- - Wednesday, April 11, 2012

With the next round of Guantanamo military commission pretrial hearings for alleged USS Cole bombing ringleader Abd Al Rahim al-Nashiri scheduled through Friday, now is a good time to ask why Attorney General Eric H. Holder Jr. is still involved extensively in a presumably military function.

Mr. Holder was soundly defeated by Congress and New Yorkers over his ideologically motivated attempts to permanently disable military commissions and transfer self-proclaimed Sept. 11 mastermind Khalid Shaikh Mohammed (KSM) and four co-defendants into a lower Manhattan courtroom. Still, the attorney general has found new ways to shake up the system.

Reversing the George W. Bush administration’s practice of uniformed military lawyers leading prosecution teams, with an occasional Justice Department civilian attorney working in a support role, Mr. Holder’s attorneys have begun to serve as lead prosecutors, also known as “detailed trial counsels.”

In the al-Nashiri case, the trial counsel is Anthony Mattivi, an assistant U.S. attorney from Kansas. His prosecution team includes Justice Department civilians and military staff.


At the Feb. 29 military commission hearing for Majid Khan, a Pakistani citizen who graduated from a Baltimore-area high school, the lead prosecutor was Justice’s Courtney Sullivan. Two military lawyers served as assistant prosecutors.

Although Khan is classified as a “high-value detainee” along with KSM and roughly a dozen other key terror suspects, his plea bargain was considerably light. Charged with murder and attempted murder for the 2003 bombing of the J.W. Marriott Hotel in Jakarta, Indonesia, which killed 11 and injured 81, plus plotting to blow up U.S. gas stations and poison our reservoirs, he was given a sentence capped at just 25 years.

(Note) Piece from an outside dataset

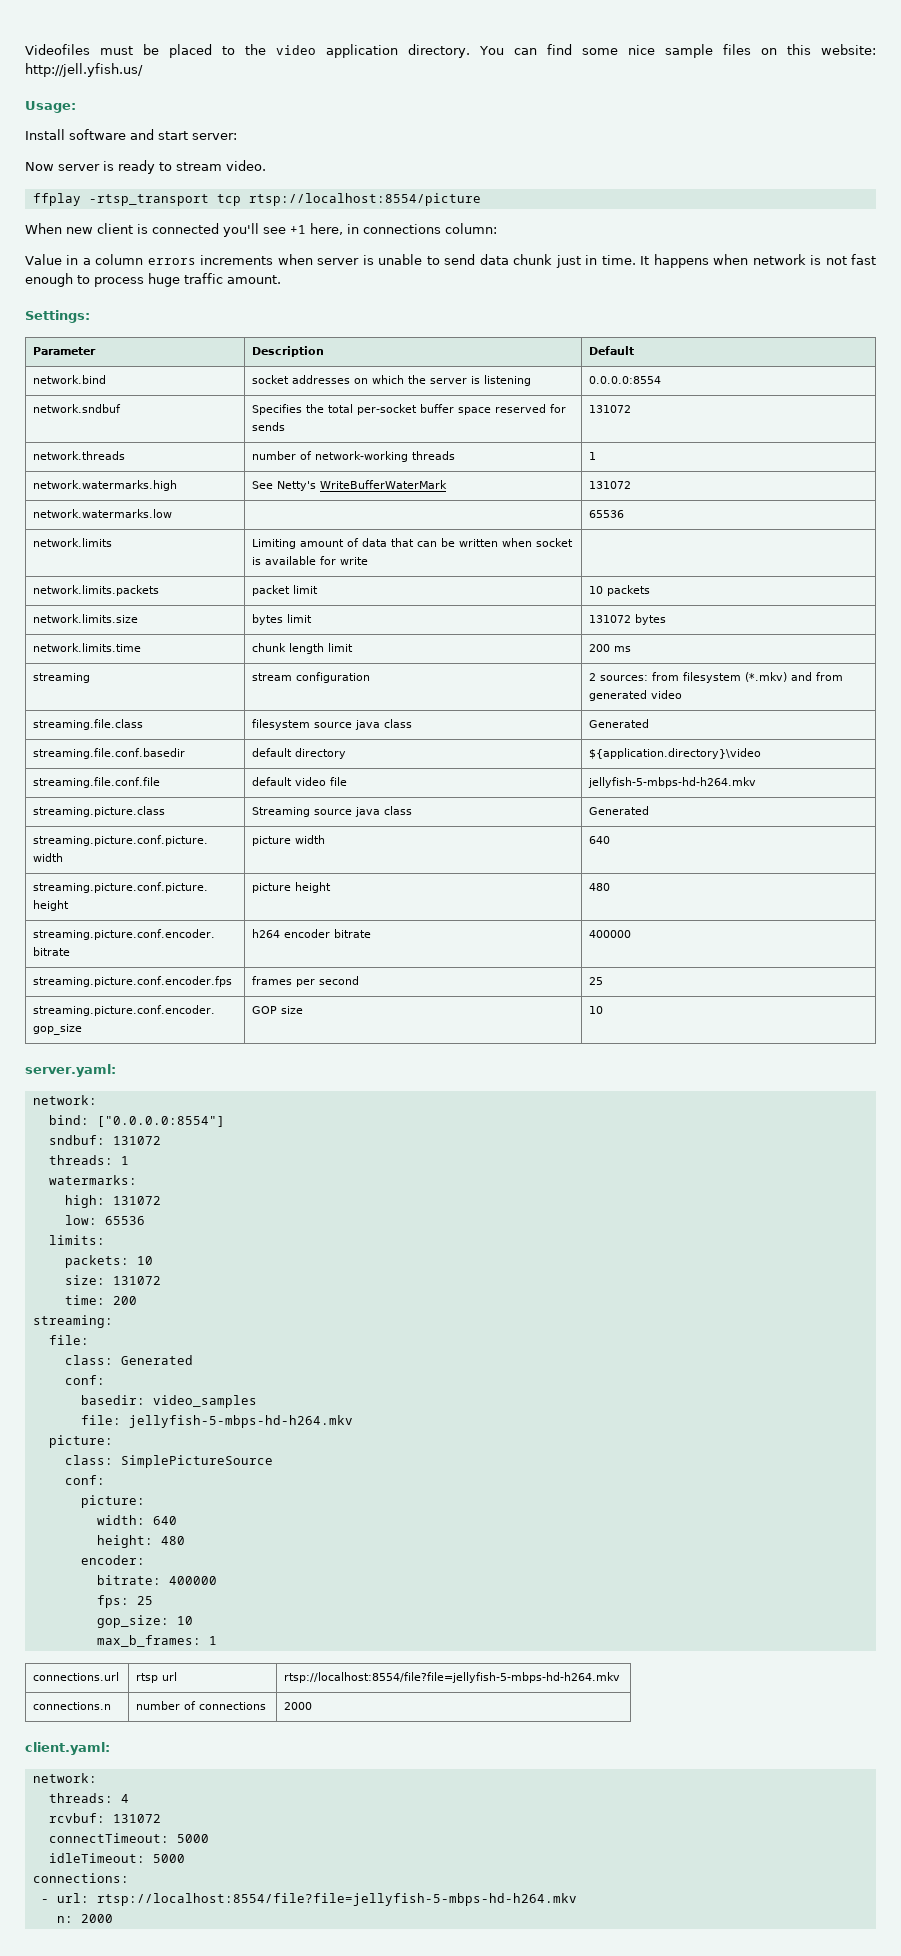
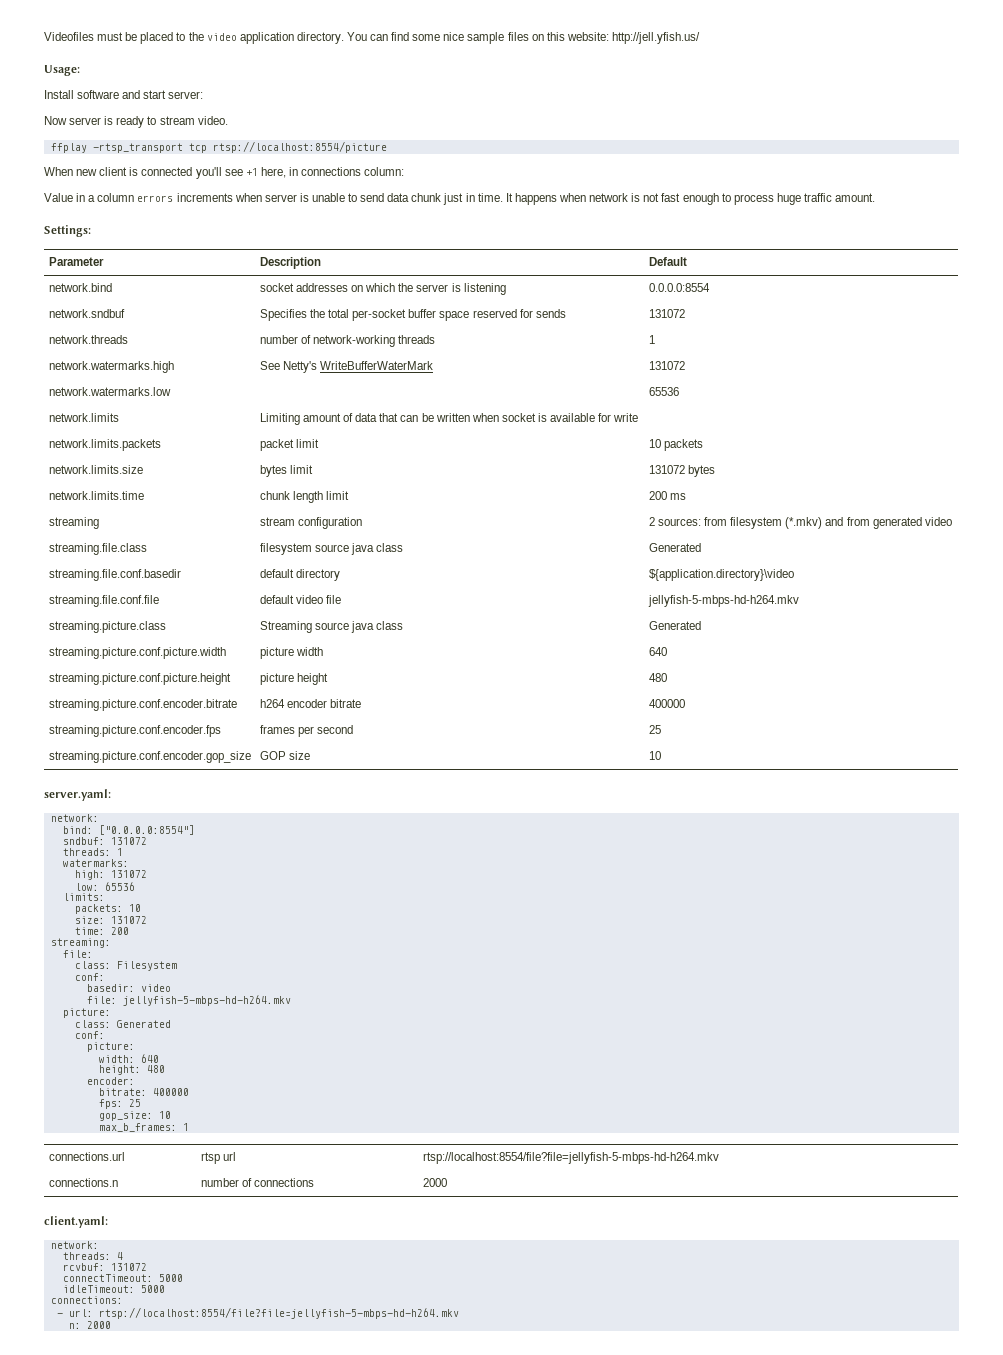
[120,1355,193,1365] Generated -> [116,961,177,971] Filesystem
[152,1395,257,1408] video_samples -> [140,984,171,992] video
[120,1455,273,1468] SimplePictureSource -> [116,1020,171,1028] Generated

Was Khan’s plea-bargain agreement to a relatively light sentence related to Mr. Holder’s position over a career civilian prosecutor who ultimately reports to him? I’d hate to think so, but the thought is impossible to dismiss with certainty.

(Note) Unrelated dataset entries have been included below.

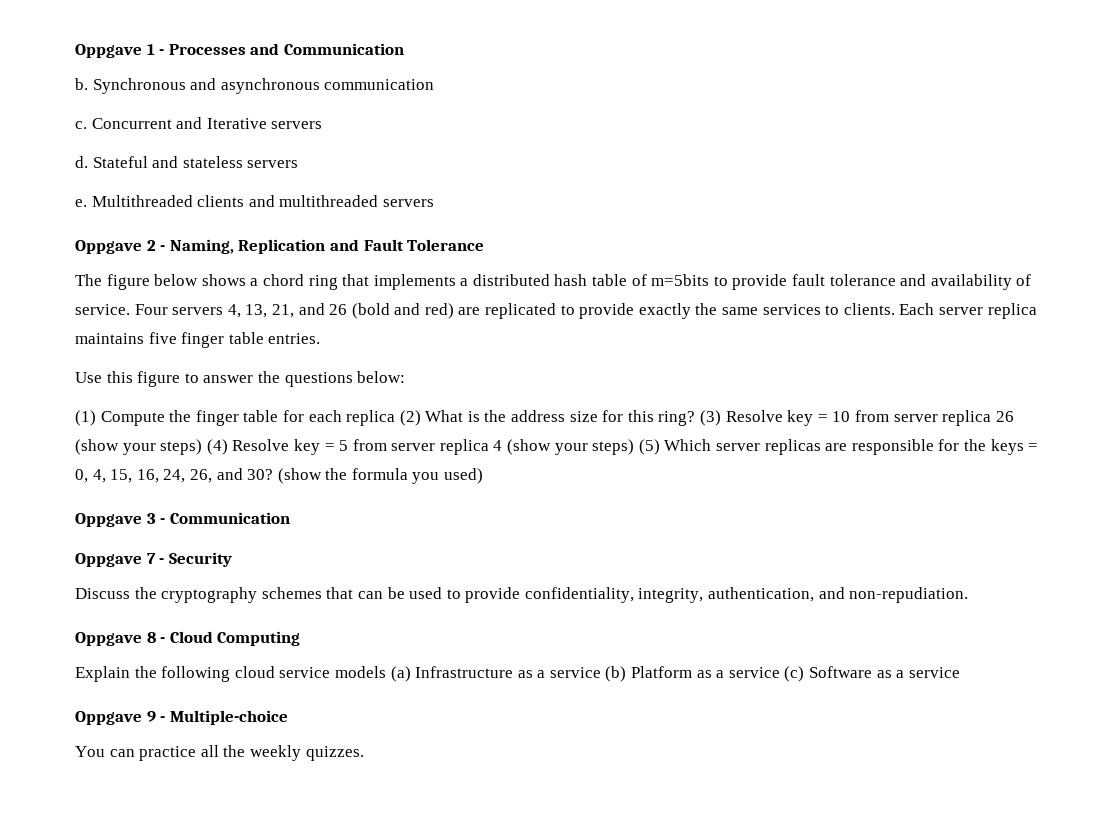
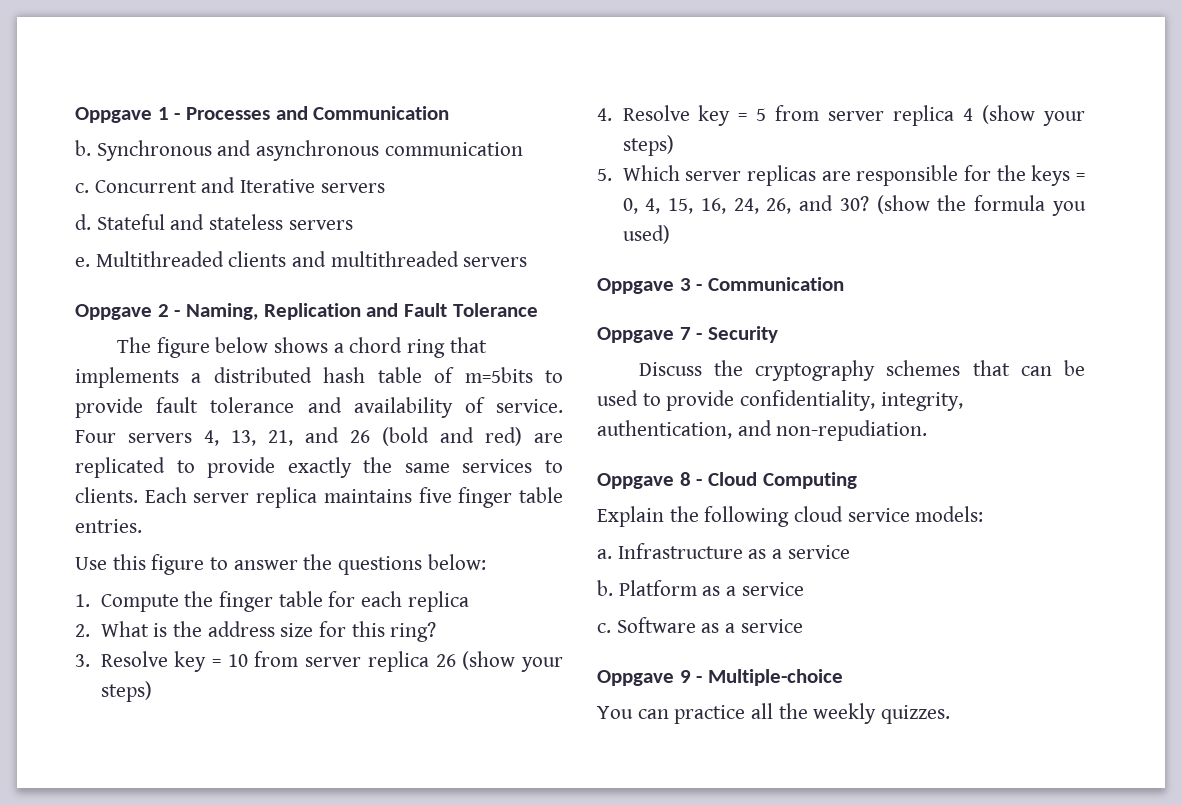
[75,410,96,426] (1) -> [75,594,90,607] 1.
[399,410,421,426] (2) -> [75,624,90,637] // 2.
[700,410,722,426] (3) -> [75,654,90,667] // 3.
[206,439,228,455] (4) -> [597,108,612,121] // 4.
[638,439,660,455] (5) -> [597,168,612,181] // 5.
[334,666,411,682] models (a) -> [915,506,984,522] [597,549,612,559] models: // a.
[605,666,627,682] (b) -> [597,580,613,596] // b.
[784,666,805,682] (c) -> [597,623,611,633] // c.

Some signs suggest these recent changes are merely cosmetic. The chief prosecutor, Army Brig. Gen. Mark S. Martins, is a career military lawyer who co-led the White House’s interagency review of Gitmo detainees in 2009. Six of the seven convictions also have resulted in relatively lenient sentences. Two detainees prosecuted during the Bush administration are free men already: David Hicks of Australia and Salim Hamdan of Yemen.

Yet, given Mr. Holder’s track record at the Justice Department and his previous background, his latest moves ought to raise alarm bells. Here’s why:

First, we all remember the “al Qaeda Seven” from the beginning of President Obama’s term. They were the seven Justice Department lawyers appointed to key posts under Mr. Holder despite previous work representing terror suspects whom he declined to identify at a Senate hearing.

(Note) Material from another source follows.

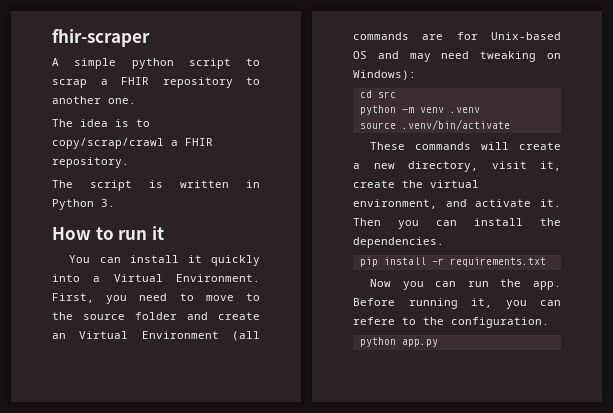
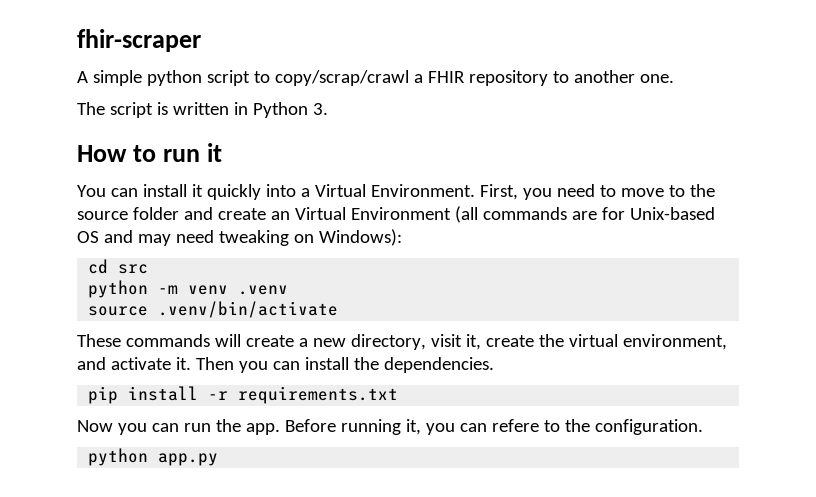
[52,79,87,88] scrap -> [274,70,409,86] copy/scrap/crawl
[52,119,150,127] [52,138,213,149] [52,157,129,168] // The idea is to copy/scrap/crawl a FHIR repository. -> (674, 78) none

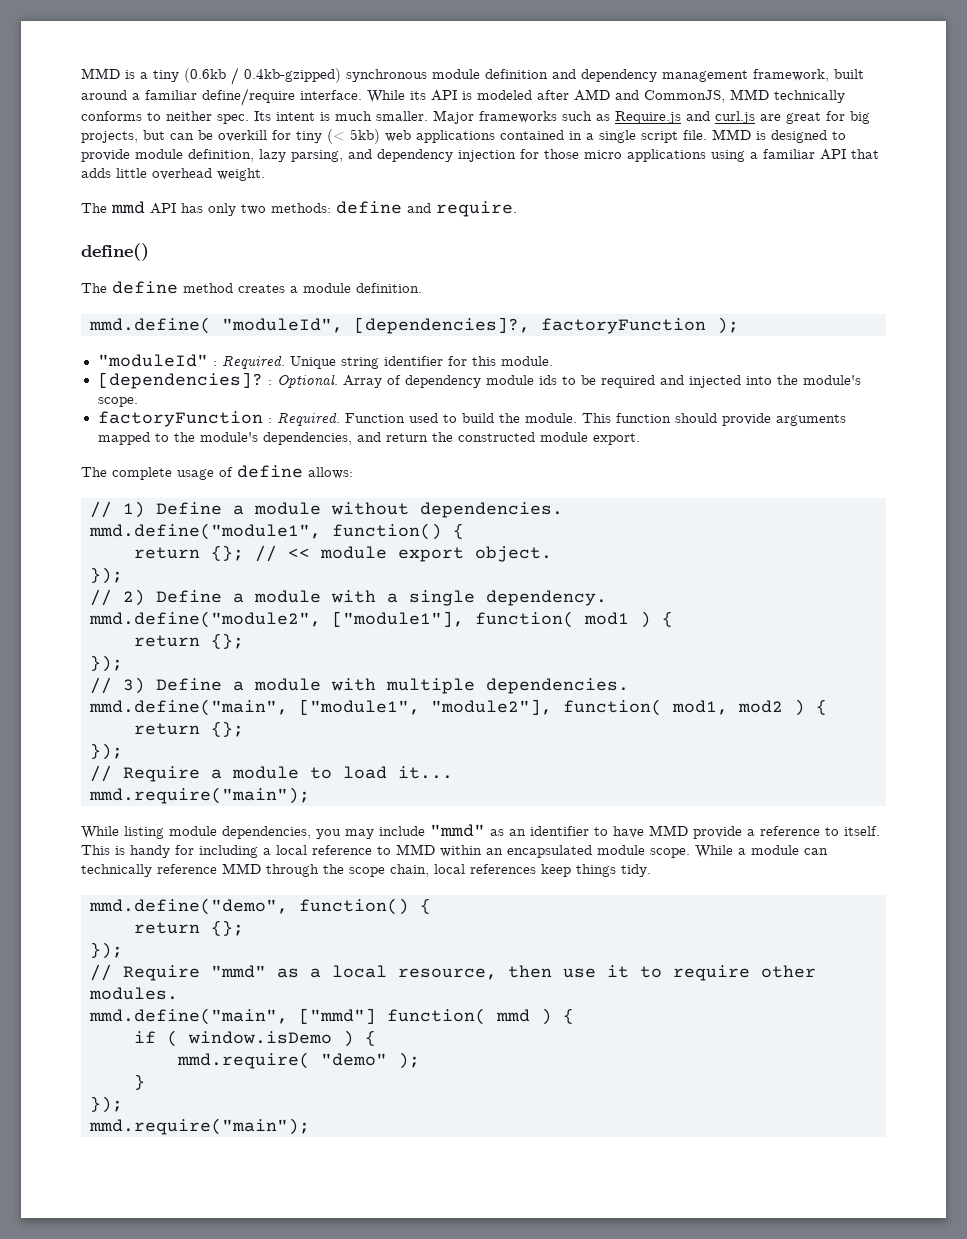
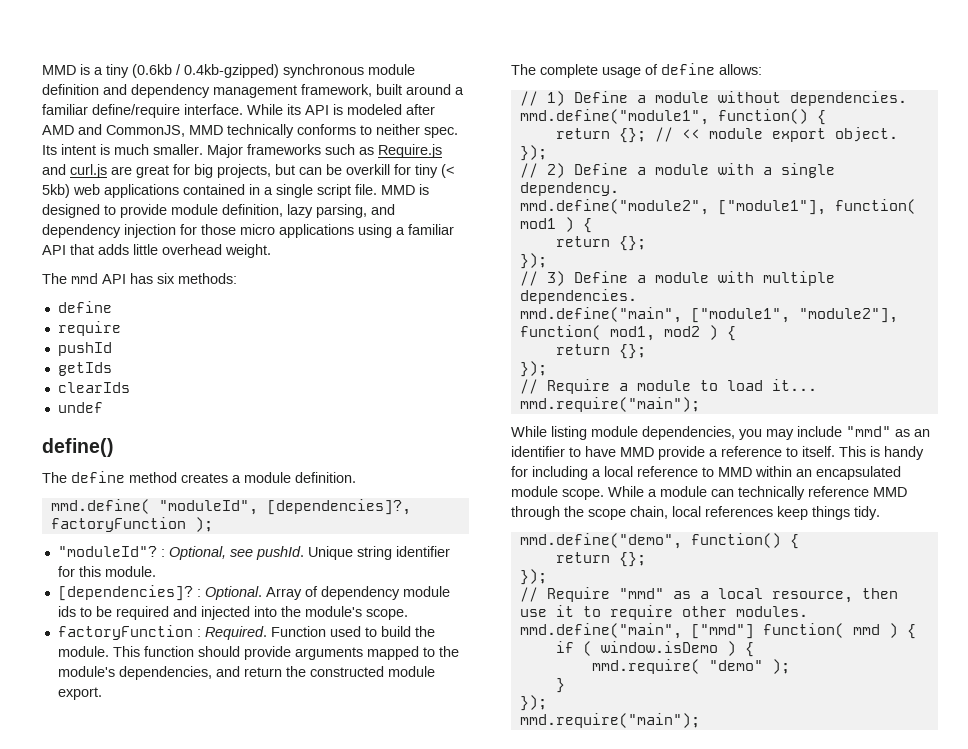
[208,203,266,216] only two -> [157,273,175,284] six
[336,201,517,217] define and require. -> [57,301,112,313] [57,321,121,336] [57,342,112,356] [57,362,112,376] [57,382,130,393] [57,402,103,413] // define // require // pushId // getIds // clearIds // undef
[97,354,285,369] "moduleId" : Required. -> [57,546,304,560] "moduleId"? : Optional, see pushId.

There actually were nine senior officials in that category - Mr. Holder named just two. The first was Deputy Solicitor General Neal Katyal, who represented Osama bin Laden’s driver in the Supreme Court case Hamdan v. Rumsfeld, which struck down the Bush administration’s first version of military commissions in 2006. The second was Jennifer Daskal, the former senior counsel at Human Rights Watch and one of Gitmo’s most vociferous critics.

One of those seven unidentified officials was Tony West, the former defense attorney for American Taliban member John Walker Lindh. Mr. West made news this year with his promotion to acting associate attorney general, making him the No. 3 official at the Justice Department. Mr. West is now higher up in the government than a four-star general.

Mr. Holder and his supporters argue that John Adams defended the British soldiers charged in the Boston Massacre of 1770 - implying that even those charged with heinous crimes are entitled to a lawyer. The Supreme Court has backed this view multiple times on Gitmo detainees. Fair enough.

But critics point to another analogy: lawyers for mob bosses or drug kingpins, who then would serve in lofty government posts to supervise prosecutions of the same mob bosses or drug kingpins.

It’s disturbing to know that lawyers who voluntarily defended terrorists have oversight over lawyers prosecuting terrorists.